The Metrics That Lied¶
Category: The Mystery Domains: monitoring, observability Read time: ~5 min
Setting the Scene¶
We had beautiful dashboards. Seriously -- our Grafana setup was the envy of the engineering org. CPU utilization, memory, request rates, error rates, all laid out in color-coded panels with nice thresholds. When the product team reported that the recommendation engine was "feeling slow," I pulled up the dashboard and saw CPU at 18%, memory at 42%, error rate at 0.03%. Everything looked perfect.
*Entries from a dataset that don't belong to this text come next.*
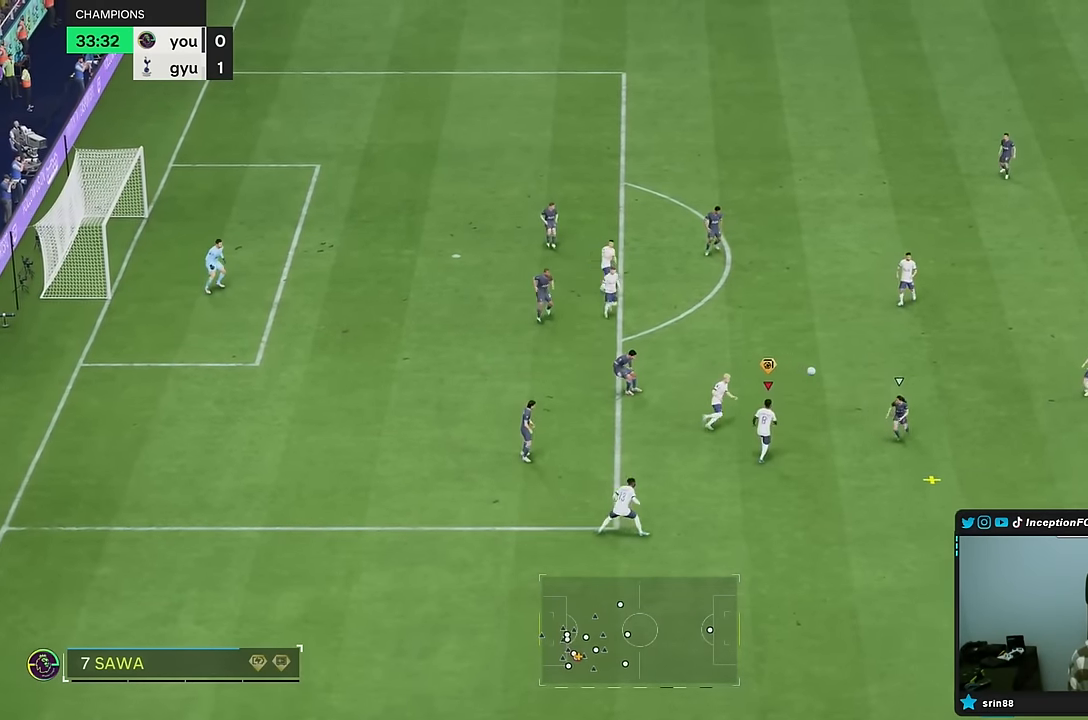
{"dt_ms": 500, "buttons": ["R2"], "left_stick": "down-right", "right_stick": "center", "events": [[50, "left_stick", "down-right"], [200, "R2", "down"]]}
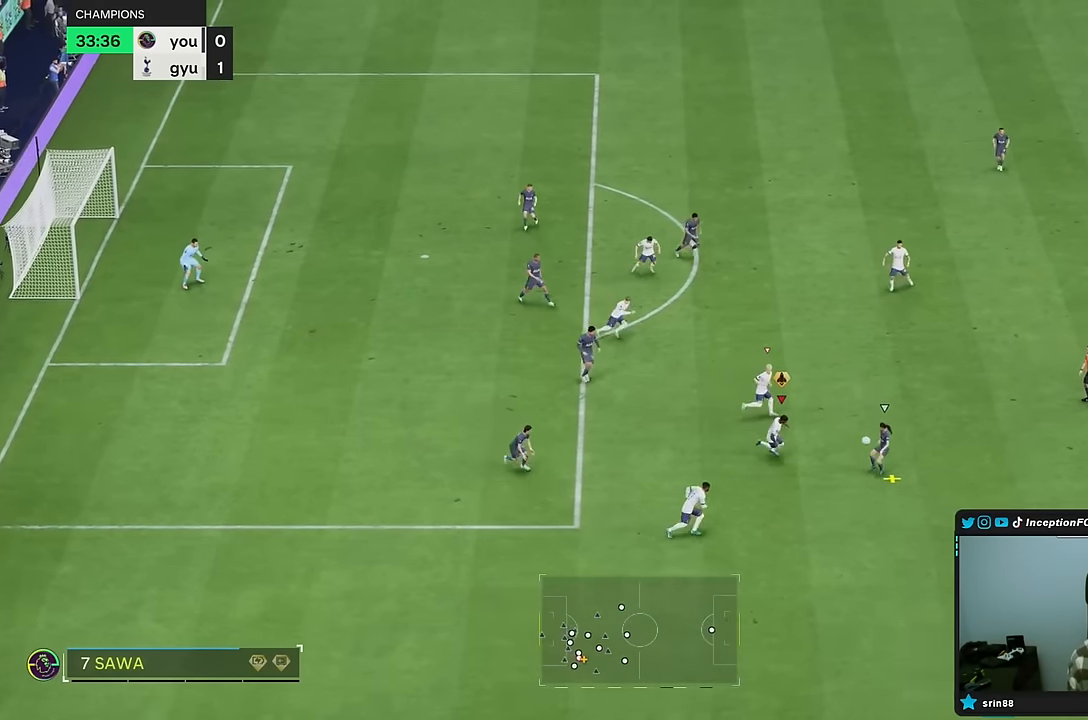
{"dt_ms": 500, "buttons": ["R2"], "left_stick": "down-right", "right_stick": "center"}
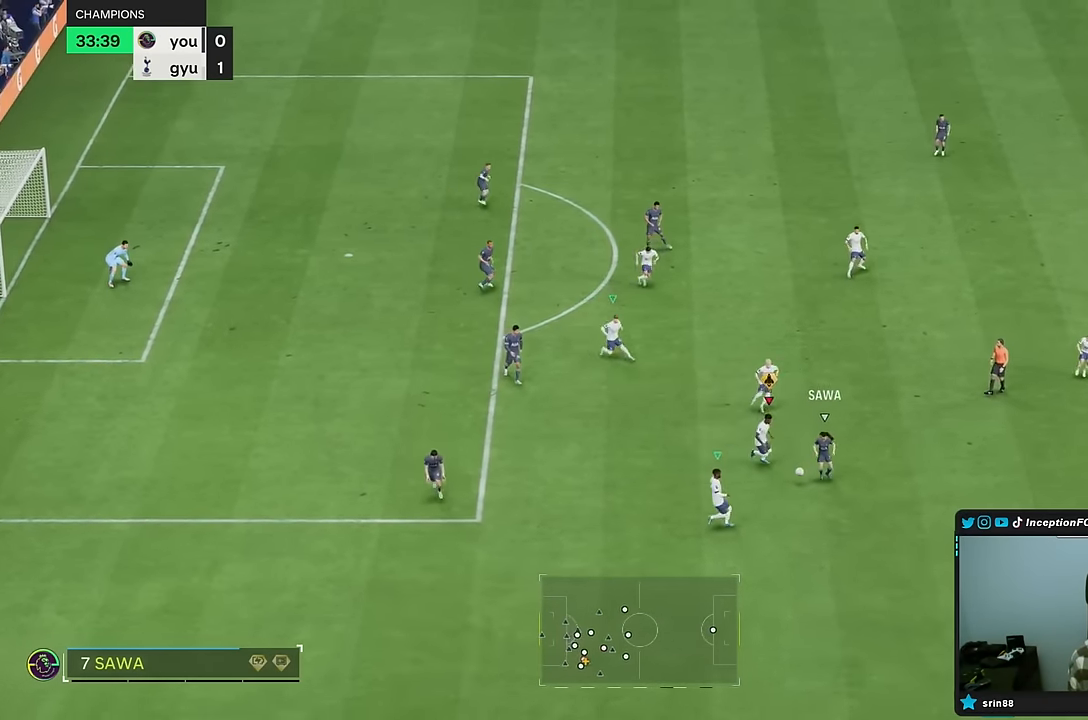
{"dt_ms": 500, "buttons": ["R2"], "left_stick": "down-right", "right_stick": "center", "events": []}
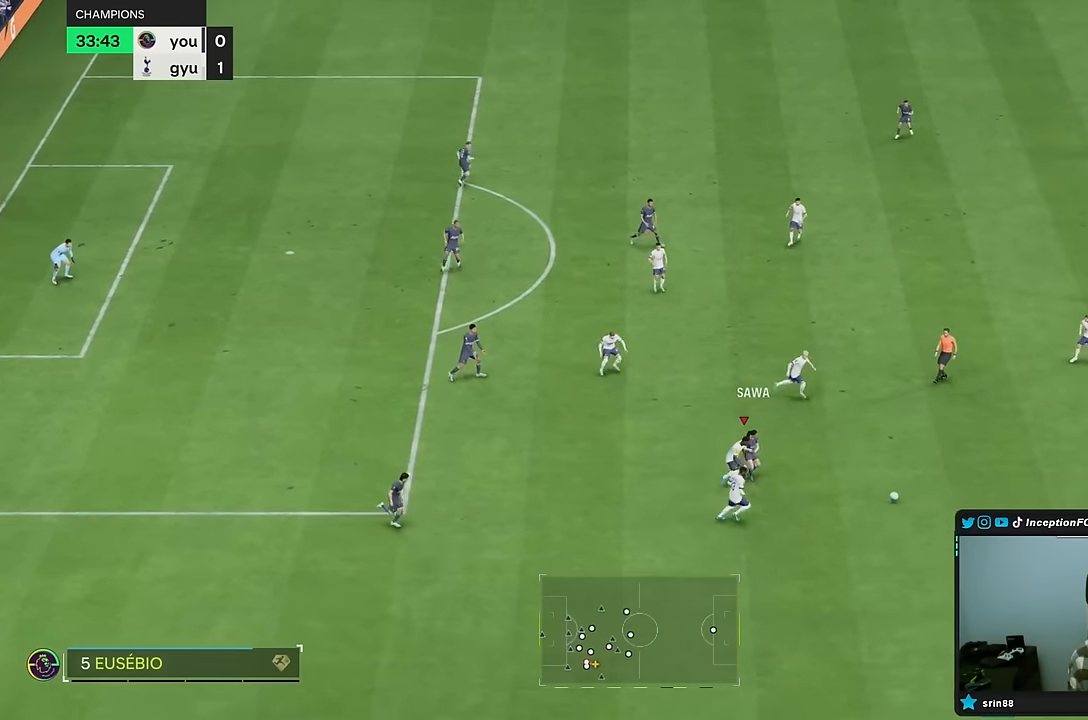
{"dt_ms": 1000, "buttons": ["R2"], "left_stick": "down-right", "right_stick": "center"}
But users were seeing 3-5 second response times on a call that should take 200ms. Something was very wrong, and our dashboards were telling us everything was fine.
What Happened¶
I started where the metrics told me to look: nowhere. The dashboard said the system was healthy, so I suspected the client. Maybe the mobile app had a rendering issue. Maybe a CDN edge was slow. I asked the mobile team to add client-side timing. They came back a day later: the server response itself was taking 3-4 seconds. Not the client.
Okay, so maybe it was the network between the CDN and our origin. I ran curl -w "@curl-format.txt" from various locations. Response times were fine from my test machine. I couldn't reproduce it.
Then I tried something I should have done first: I hit the actual production endpoint 100 times in a loop using ab -n 100 -c 1. Average response time: 280ms. But the max was 4,200ms. I ran it again. Average: 310ms. Max: 3,800ms.
I went back to Grafana and looked at the Prometheus query behind the CPU panel: rate(node_cpu_seconds_total{mode!="idle"}[5m]). Five-minute average. The recommendation engine was a batch-style workload -- it would spike to 100% CPU for 2-3 seconds while computing embeddings, then idle. Averaged over 5 minutes, those spikes disappeared into an 18% average.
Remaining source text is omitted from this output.